*Texto extraído:*

----

México ha vivido la sequía más intensa en los últimos 71 años de nuestra historia, y aunque las lluvias estacionales han ayudado a reducir de 18 a cinco el número de estados gravemente afectados por la sequía, los daños aun persisten.

 

Global Post informa que en Chihuahua, una entidad donde se mantiene el estado de emergencia, durante 2011 se perdieron 350,000 cabezas de ganado; se produjeron 500 toneladas de maíz, cuando el estado puede producir 100,000; 20,000 toneladas de frijol cuando se tiene la capacidad de producir 100,000. Esto implica pérdidas por más de mil millones de pesos y la ruina para 60,000 familias que viven del campo.

 

La sequía también ha agravado el problema del agua en la región ya que los agricultores tienen que excavar los pozos para conseguir agua a mayor profundidad, con un aumento en el costo en su excavación y en la extracción del agua porque implica un mayor consumo de energía eléctrica.

----

*Ítems proporcionados:*
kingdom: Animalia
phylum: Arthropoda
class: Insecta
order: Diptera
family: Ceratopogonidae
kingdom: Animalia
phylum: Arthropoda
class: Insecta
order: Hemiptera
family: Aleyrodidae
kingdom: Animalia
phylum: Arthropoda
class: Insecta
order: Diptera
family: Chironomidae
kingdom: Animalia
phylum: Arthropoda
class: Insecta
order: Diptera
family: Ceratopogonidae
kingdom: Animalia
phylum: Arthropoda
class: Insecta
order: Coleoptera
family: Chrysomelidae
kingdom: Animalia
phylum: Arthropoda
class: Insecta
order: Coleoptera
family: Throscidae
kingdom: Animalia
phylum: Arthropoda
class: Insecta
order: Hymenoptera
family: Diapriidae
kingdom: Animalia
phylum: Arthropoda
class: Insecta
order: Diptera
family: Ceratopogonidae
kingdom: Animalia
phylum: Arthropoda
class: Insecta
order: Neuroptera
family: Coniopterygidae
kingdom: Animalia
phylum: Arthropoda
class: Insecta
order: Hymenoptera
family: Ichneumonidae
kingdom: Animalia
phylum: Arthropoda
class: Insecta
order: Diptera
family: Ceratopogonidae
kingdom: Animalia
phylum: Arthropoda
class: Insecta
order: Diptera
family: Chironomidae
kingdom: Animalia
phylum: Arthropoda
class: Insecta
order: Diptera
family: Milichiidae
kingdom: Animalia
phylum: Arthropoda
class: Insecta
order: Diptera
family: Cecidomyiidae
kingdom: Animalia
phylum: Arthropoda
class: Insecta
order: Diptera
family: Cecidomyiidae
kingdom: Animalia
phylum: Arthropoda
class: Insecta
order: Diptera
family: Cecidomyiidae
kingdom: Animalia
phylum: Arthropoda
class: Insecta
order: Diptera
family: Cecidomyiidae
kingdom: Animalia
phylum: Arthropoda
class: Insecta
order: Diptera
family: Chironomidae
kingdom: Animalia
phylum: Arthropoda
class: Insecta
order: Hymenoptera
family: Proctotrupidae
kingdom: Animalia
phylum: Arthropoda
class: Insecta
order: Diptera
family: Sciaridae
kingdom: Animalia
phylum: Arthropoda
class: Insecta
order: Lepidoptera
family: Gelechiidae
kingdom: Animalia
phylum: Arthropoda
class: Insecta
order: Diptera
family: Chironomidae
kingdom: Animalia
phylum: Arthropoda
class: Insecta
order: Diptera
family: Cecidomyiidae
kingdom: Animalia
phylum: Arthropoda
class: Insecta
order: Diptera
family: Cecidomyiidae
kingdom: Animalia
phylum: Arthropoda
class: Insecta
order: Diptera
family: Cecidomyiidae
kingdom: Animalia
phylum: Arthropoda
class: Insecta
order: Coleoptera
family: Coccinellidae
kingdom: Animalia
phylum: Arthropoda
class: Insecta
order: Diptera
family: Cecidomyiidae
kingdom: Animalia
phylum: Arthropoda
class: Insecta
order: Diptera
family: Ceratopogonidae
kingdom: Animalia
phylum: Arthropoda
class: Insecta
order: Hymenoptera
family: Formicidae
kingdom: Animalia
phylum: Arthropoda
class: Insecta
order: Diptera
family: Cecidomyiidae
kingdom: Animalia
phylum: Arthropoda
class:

----

*Tarea de trabajo 1:*
Responda, según el texto sobre la sequía en México:
(a) ¿Cuántos años abarca el período en el que esta sequía ha sido la más intensa?
(b) ¿Cuántas cabezas de ganado se perdieron en Chihuahua durante 2011?
(c) ¿Por qué aumenta el costo de extraer el agua de los pozos?
*Tarea de trabajo 2:*
Reescriba la parte del texto sobre la sequía en México que comienza con las palabras que contienen "La sequía también" y termina con "de energía eléctrica.". Sustituya "agricultores" por "campesinos".
Para resolver las tareas no es necesario consultar los ítems.

*Respuesta 1:*
(a) 71 años.
(b) 350,000 cabezas de ganado.
(c) Porque implica un mayor consumo de energía eléctrica.

*Respuesta 2:*
La sequía también ha agravado el problema del agua en la región ya que los campesinos tienen que excavar los pozos para conseguir agua a mayor profundidad, con un aumento en el costo en su excavación y en la extracción del agua porque implica un mayor consumo de energía eléctrica.